May 30th, 2012 No Comments »

Starting Wednesday, San Diego-based mobile app maker MeLLmo is unveiling a new feature of its mobile enterprise hit Roambi. The software is no longer simply a tool for creating cool, interactive data visualizations or real-time business intelligence reports that your boss or colleagues will read on their iPhone or iPad. Now Roambi is becoming something of a mobile app development and publishing service with a new feature called ESX Platform.

With ESX Platform, companies that use MeLLMo’s Roambi software to create and publish visualizations and reports that are heavy with interactive charts and graphs, will be able to publish those reports publicly on Apple’s iOS App Store. That way, companies that specialize in information can sell reports or case studies created with Roambi as one-off apps without having to hire an application developer — Roambi will do that for them.

The reports that are published as apps will have both brand names, Roambi’s and the company’s own.
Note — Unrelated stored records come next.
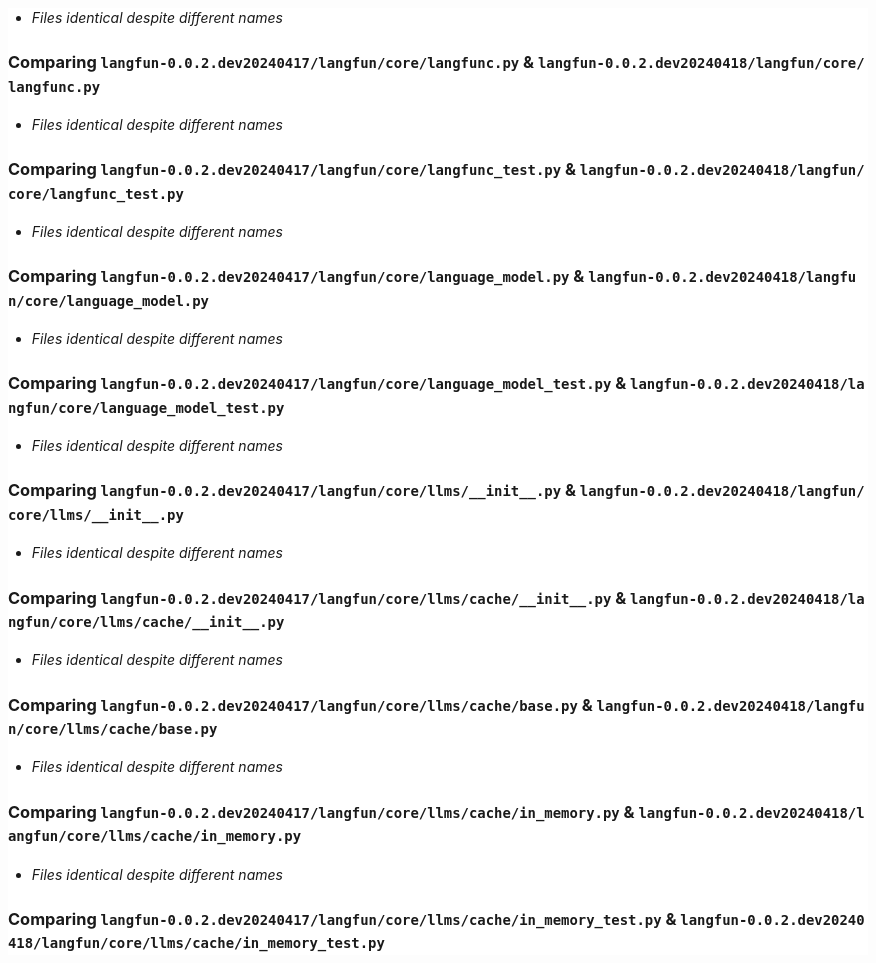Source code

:  * *Files identical despite different names*

### Comparing `langfun-0.0.2.dev20240417/langfun/core/langfunc.py` & `langfun-0.0.2.dev20240418/langfun/core/langfunc.py`

 * *Files identical despite different names*

### Comparing `langfun-0.0.2.dev20240417/langfun/core/langfunc_test.py` & `langfun-0.0.2.dev20240418/langfun/core/langfunc_test.py`

 * *Files identical despite different names*

### Comparing `langfun-0.0.2.dev20240417/langfun/core/language_model.py` & `langfun-0.0.2.dev20240418/langfun/core/language_model.py`

 * *Files identical despite different names*

### Comparing `langfun-0.0.2.dev20240417/langfun/core/language_model_test.py` & `langfun-0.0.2.dev20240418/langfun/core/language_model_test.py`

 * *Files identical despite different names*

### Comparing `langfun-0.0.2.dev20240417/langfun/core/llms/__init__.py` & `langfun-0.0.2.dev20240418/langfun/core/llms/__init__.py`

 * *Files identical despite different names*

### Comparing `langfun-0.0.2.dev20240417/langfun/core/llms/cache/__init__.py` & `langfun-0.0.2.dev20240418/langfun/core/llms/cache/__init__.py`

 * *Files identical despite different names*

### Comparing `langfun-0.0.2.dev20240417/langfun/core/llms/cache/base.py` & `langfun-0.0.2.dev20240418/langfun/core/llms/cache/base.py`

 * *Files identical despite different names*

### Comparing `langfun-0.0.2.dev20240417/langfun/core/llms/cache/in_memory.py` & `langfun-0.0.2.dev20240418/langfun/core/llms/cache/in_memory.py`

 * *Files identical despite different names*

### Comparing `langfun-0.0.2.dev20240417/langfun/core/llms/cache/in_memory_test.py` & `langfun-0.0.2.dev20240418/langfun/core/llms/cache/in_memory_test.py`
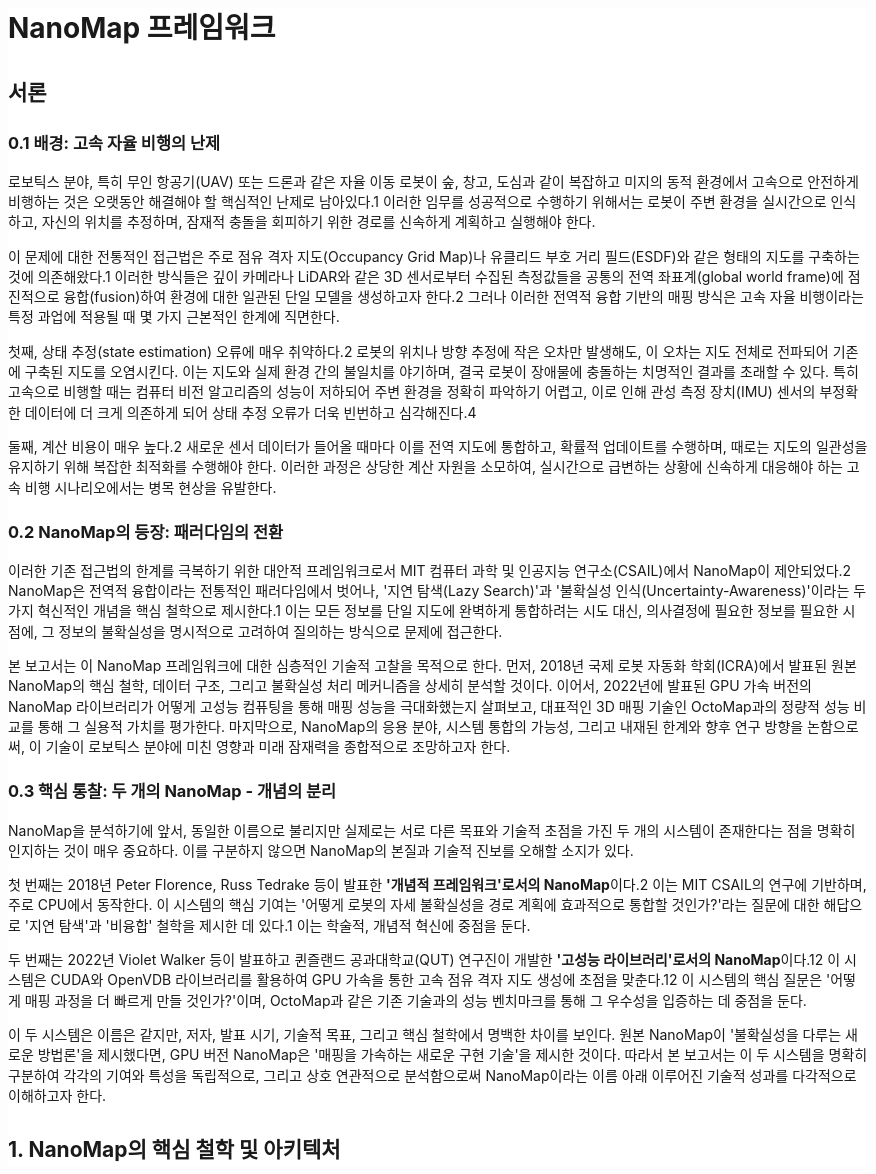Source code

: # NanoMap 프레임워크

## 서론

### 0.1 배경: 고속 자율 비행의 난제

로보틱스 분야, 특히 무인 항공기(UAV) 또는 드론과 같은 자율 이동 로봇이 숲, 창고, 도심과 같이 복잡하고 미지의 동적 환경에서 고속으로 안전하게 비행하는 것은 오랫동안 해결해야 할 핵심적인 난제로 남아있다.1 이러한 임무를 성공적으로 수행하기 위해서는 로봇이 주변 환경을 실시간으로 인식하고, 자신의 위치를 추정하며, 잠재적 충돌을 회피하기 위한 경로를 신속하게 계획하고 실행해야 한다.

이 문제에 대한 전통적인 접근법은 주로 점유 격자 지도(Occupancy Grid Map)나 유클리드 부호 거리 필드(ESDF)와 같은 형태의 지도를 구축하는 것에 의존해왔다.1 이러한 방식들은 깊이 카메라나 LiDAR와 같은 3D 센서로부터 수집된 측정값들을 공통의 전역 좌표계(global world frame)에 점진적으로 융합(fusion)하여 환경에 대한 일관된 단일 모델을 생성하고자 한다.2 그러나 이러한 전역적 융합 기반의 매핑 방식은 고속 자율 비행이라는 특정 과업에 적용될 때 몇 가지 근본적인 한계에 직면한다.

첫째, 상태 추정(state estimation) 오류에 매우 취약하다.2 로봇의 위치나 방향 추정에 작은 오차만 발생해도, 이 오차는 지도 전체로 전파되어 기존에 구축된 지도를 오염시킨다. 이는 지도와 실제 환경 간의 불일치를 야기하며, 결국 로봇이 장애물에 충돌하는 치명적인 결과를 초래할 수 있다. 특히 고속으로 비행할 때는 컴퓨터 비전 알고리즘의 성능이 저하되어 주변 환경을 정확히 파악하기 어렵고, 이로 인해 관성 측정 장치(IMU) 센서의 부정확한 데이터에 더 크게 의존하게 되어 상태 추정 오류가 더욱 빈번하고 심각해진다.4

둘째, 계산 비용이 매우 높다.2 새로운 센서 데이터가 들어올 때마다 이를 전역 지도에 통합하고, 확률적 업데이트를 수행하며, 때로는 지도의 일관성을 유지하기 위해 복잡한 최적화를 수행해야 한다. 이러한 과정은 상당한 계산 자원을 소모하여, 실시간으로 급변하는 상황에 신속하게 대응해야 하는 고속 비행 시나리오에서는 병목 현상을 유발한다.

### 0.2 NanoMap의 등장: 패러다임의 전환

이러한 기존 접근법의 한계를 극복하기 위한 대안적 프레임워크로서 MIT 컴퓨터 과학 및 인공지능 연구소(CSAIL)에서 NanoMap이 제안되었다.2 NanoMap은 전역적 융합이라는 전통적인 패러다임에서 벗어나, '지연 탐색(Lazy Search)'과 '불확실성 인식(Uncertainty-Awareness)'이라는 두 가지 혁신적인 개념을 핵심 철학으로 제시한다.1 이는 모든 정보를 단일 지도에 완벽하게 통합하려는 시도 대신, 의사결정에 필요한 정보를 필요한 시점에, 그 정보의 불확실성을 명시적으로 고려하여 질의하는 방식으로 문제에 접근한다.

본 보고서는 이 NanoMap 프레임워크에 대한 심층적인 기술적 고찰을 목적으로 한다. 먼저, 2018년 국제 로봇 자동화 학회(ICRA)에서 발표된 원본 NanoMap의 핵심 철학, 데이터 구조, 그리고 불확실성 처리 메커니즘을 상세히 분석할 것이다. 이어서, 2022년에 발표된 GPU 가속 버전의 NanoMap 라이브러리가 어떻게 고성능 컴퓨팅을 통해 매핑 성능을 극대화했는지 살펴보고, 대표적인 3D 매핑 기술인 OctoMap과의 정량적 성능 비교를 통해 그 실용적 가치를 평가한다. 마지막으로, NanoMap의 응용 분야, 시스템 통합의 가능성, 그리고 내재된 한계와 향후 연구 방향을 논함으로써, 이 기술이 로보틱스 분야에 미친 영향과 미래 잠재력을 종합적으로 조망하고자 한다.

### 0.3 핵심 통찰: 두 개의 NanoMap - 개념의 분리

NanoMap을 분석하기에 앞서, 동일한 이름으로 불리지만 실제로는 서로 다른 목표와 기술적 초점을 가진 두 개의 시스템이 존재한다는 점을 명확히 인지하는 것이 매우 중요하다. 이를 구분하지 않으면 NanoMap의 본질과 기술적 진보를 오해할 소지가 있다.

첫 번째는 2018년 Peter Florence, Russ Tedrake 등이 발표한 **'개념적 프레임워크'로서의 NanoMap**이다.2 이는 MIT CSAIL의 연구에 기반하며, 주로 CPU에서 동작한다. 이 시스템의 핵심 기여는 '어떻게 로봇의 자세 불확실성을 경로 계획에 효과적으로 통합할 것인가?'라는 질문에 대한 해답으로 '지연 탐색'과 '비융합' 철학을 제시한 데 있다.1 이는 학술적, 개념적 혁신에 중점을 둔다.

두 번째는 2022년 Violet Walker 등이 발표하고 퀸즐랜드 공과대학교(QUT) 연구진이 개발한 **'고성능 라이브러리'로서의 NanoMap**이다.12 이 시스템은 CUDA와 OpenVDB 라이브러리를 활용하여 GPU 가속을 통한 고속 점유 격자 지도 생성에 초점을 맞춘다.12 이 시스템의 핵심 질문은 '어떻게 매핑 과정을 더 빠르게 만들 것인가?'이며, OctoMap과 같은 기존 기술과의 성능 벤치마크를 통해 그 우수성을 입증하는 데 중점을 둔다.

이 두 시스템은 이름은 같지만, 저자, 발표 시기, 기술적 목표, 그리고 핵심 철학에서 명백한 차이를 보인다. 원본 NanoMap이 '불확실성을 다루는 새로운 방법론'을 제시했다면, GPU 버전 NanoMap은 '매핑을 가속하는 새로운 구현 기술'을 제시한 것이다. 따라서 본 보고서는 이 두 시스템을 명확히 구분하여 각각의 기여와 특성을 독립적으로, 그리고 상호 연관적으로 분석함으로써 NanoMap이라는 이름 아래 이루어진 기술적 성과를 다각적으로 이해하고자 한다.

## 1.  NanoMap의 핵심 철학 및 아키텍처
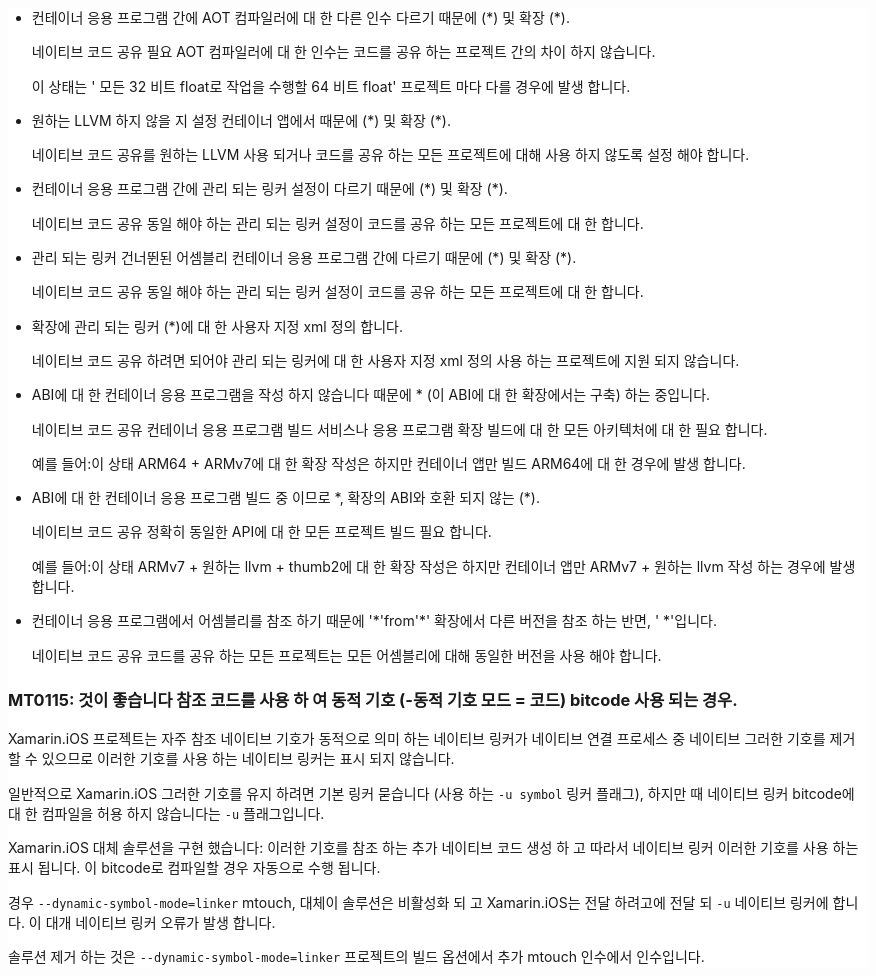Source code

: * 컨테이너 응용 프로그램 간에 AOT 컴파일러에 대 한 다른 인수 다르기 때문에 (\*) 및 확장 (\*).

  네이티브 코드 공유 필요 AOT 컴파일러에 대 한 인수는 코드를 공유 하는 프로젝트 간의 차이 하지 않습니다.

  이 상태는 ' 모든 32 비트 float로 작업을 수행할 64 비트 float' 프로젝트 마다 다를 경우에 발생 합니다.

* 원하는 LLVM 하지 않을 지 설정 컨테이너 앱에서 때문에 (\*) 및 확장 (\*).

  네이티브 코드 공유를 원하는 LLVM 사용 되거나 코드를 공유 하는 모든 프로젝트에 대해 사용 하지 않도록 설정 해야 합니다.

* 컨테이너 응용 프로그램 간에 관리 되는 링커 설정이 다르기 때문에 (\*) 및 확장 (\*).

  네이티브 코드 공유 동일 해야 하는 관리 되는 링커 설정이 코드를 공유 하는 모든 프로젝트에 대 한 합니다.

* 관리 되는 링커 건너뛴된 어셈블리 컨테이너 응용 프로그램 간에 다르기 때문에 (\*) 및 확장 (\*).

  네이티브 코드 공유 동일 해야 하는 관리 되는 링커 설정이 코드를 공유 하는 모든 프로젝트에 대 한 합니다.

* 확장에 관리 되는 링커 (*)에 대 한 사용자 지정 xml 정의 합니다.

  네이티브 코드 공유 하려면 되어야 관리 되는 링커에 대 한 사용자 지정 xml 정의 사용 하는 프로젝트에 지원 되지 않습니다.

* ABI에 대 한 컨테이너 응용 프로그램을 작성 하지 않습니다 때문에 * (이 ABI에 대 한 확장에서는 구축) 하는 중입니다.

  네이티브 코드 공유 컨테이너 응용 프로그램 빌드 서비스나 응용 프로그램 확장 빌드에 대 한 모든 아키텍처에 대 한 필요 합니다.

  예를 들어:이 상태 ARM64 + ARMv7에 대 한 확장 작성은 하지만 컨테이너 앱만 빌드 ARM64에 대 한 경우에 발생 합니다.

* ABI에 대 한 컨테이너 응용 프로그램 빌드 중 이므로 \*, 확장의 ABI와 호환 되지 않는 (\*).

  네이티브 코드 공유 정확히 동일한 API에 대 한 모든 프로젝트 빌드 필요 합니다.

  예를 들어:이 상태 ARMv7 + 원하는 llvm + thumb2에 대 한 확장 작성은 하지만 컨테이너 앱만 ARMv7 + 원하는 llvm 작성 하는 경우에 발생 합니다.

* 컨테이너 응용 프로그램에서 어셈블리를 참조 하기 때문에 '\*'from'\*' 확장에서 다른 버전을 참조 하는 반면, ' *'입니다.

  네이티브 코드 공유 코드를 공유 하는 모든 프로젝트는 모든 어셈블리에 대해 동일한 버전을 사용 해야 합니다.



<a name="MT0115" />

### <a name="mt0115-it-is-recommended-to-reference-dynamic-symbols-using-code---dynamic-symbol-modecode-when-bitcode-is-enabled"></a>MT0115: 것이 좋습니다 참조 코드를 사용 하 여 동적 기호 (-동적 기호 모드 = 코드) bitcode 사용 되는 경우.

Xamarin.iOS 프로젝트는 자주 참조 네이티브 기호가 동적으로 의미 하는 네이티브 링커가 네이티브 연결 프로세스 중 네이티브 그러한 기호를 제거할 수 있으므로 이러한 기호를 사용 하는 네이티브 링커는 표시 되지 않습니다.

일반적으로 Xamarin.iOS 그러한 기호를 유지 하려면 기본 링커 묻습니다 (사용 하는 `-u symbol` 링커 플래그), 하지만 때 네이티브 링커 bitcode에 대 한 컴파일을 허용 하지 않습니다는 `-u` 플래그입니다.

Xamarin.iOS 대체 솔루션을 구현 했습니다: 이러한 기호를 참조 하는 추가 네이티브 코드 생성 하 고 따라서 네이티브 링커 이러한 기호를 사용 하는 표시 됩니다. 이 bitcode로 컴파일할 경우 자동으로 수행 됩니다.

경우 `--dynamic-symbol-mode=linker` mtouch, 대체이 솔루션은 비활성화 되 고 Xamarin.iOS는 전달 하려고에 전달 되 `-u` 네이티브 링커에 합니다. 이 대개 네이티브 링커 오류가 발생 합니다.

솔루션 제거 하는 것은 `--dynamic-symbol-mode=linker` 프로젝트의 빌드 옵션에서 추가 mtouch 인수에서 인수입니다.



<a name="MT0116" />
But the revenue from the app’s sale through Apple’s App Store will go to the company — with Apple taking its traditional 30 percent App Store cut. The customer can customize the app’s splash screen so it feels as close to their own brand as possible when someone buys the app and views it on their 9.7-inch iPad screen. But then once inside the app, they’ll see the Roambi view of content. “Users will feel like it’s an application experience designed around their content,” explained Quinton Alsbury, CEO of MeLLmo.

MeLLmo is volunteering to act as your app development shop — for pay, of course, but the pricing is still to be determined later. Said Alsbury:

For a lot of companies, if customers purchase info from them, the delivery mechanism is an email with a Powerpoint, or and Excel spreadsheet. Now they can package it up into whatever visualization they want from the available suite and have it be their app, and they can sell it or they can give it away.

But what Roambi is doing isn’t just emblematic of how mobile is changing how we do business and consumer information. It also illustrates the iPad’s progression as an enterprise tool. First it began popping up in the executive suite (subscription required) as a tool for individuals who were a little ahead of the tech curve to check their corporate email or read spreadsheets. Then apps came out that turned the iPad into terminals for accessing companies’ internal networks and data, which was especially brilliant for remote workers — and IT departments started getting on board.

Now one of those, Roambi, known for its innovative way of using the iPad to present data that is helpful to how they do business, is helping companies look outward. In this way its customers are not just using the iPad to view and consume data, but Apple’s mobile platform as a way to distribute data.